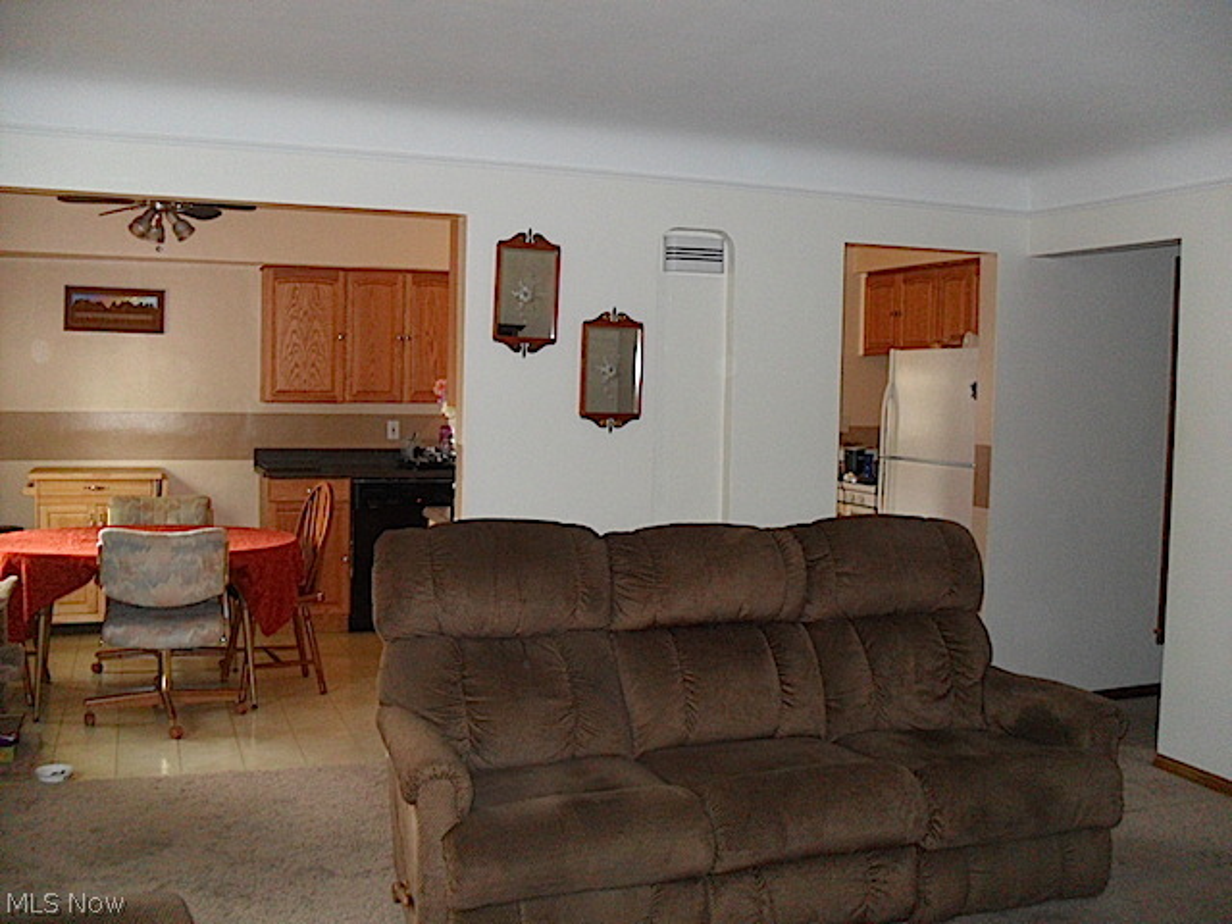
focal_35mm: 35
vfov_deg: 40.7
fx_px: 1246
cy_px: 462
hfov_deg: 52.6
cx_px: 616
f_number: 3
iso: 240
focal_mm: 6.3
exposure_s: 1/45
· · · · ·
This task calls for the listing to be restated exactly, with images omitted.

focal_35mm: 35
vfov_deg: 40.7
fx_px: 1246
cy_px: 462
hfov_deg: 52.6
cx_px: 616
f_number: 3
iso: 240
focal_mm: 6.3
exposure_s: 1/45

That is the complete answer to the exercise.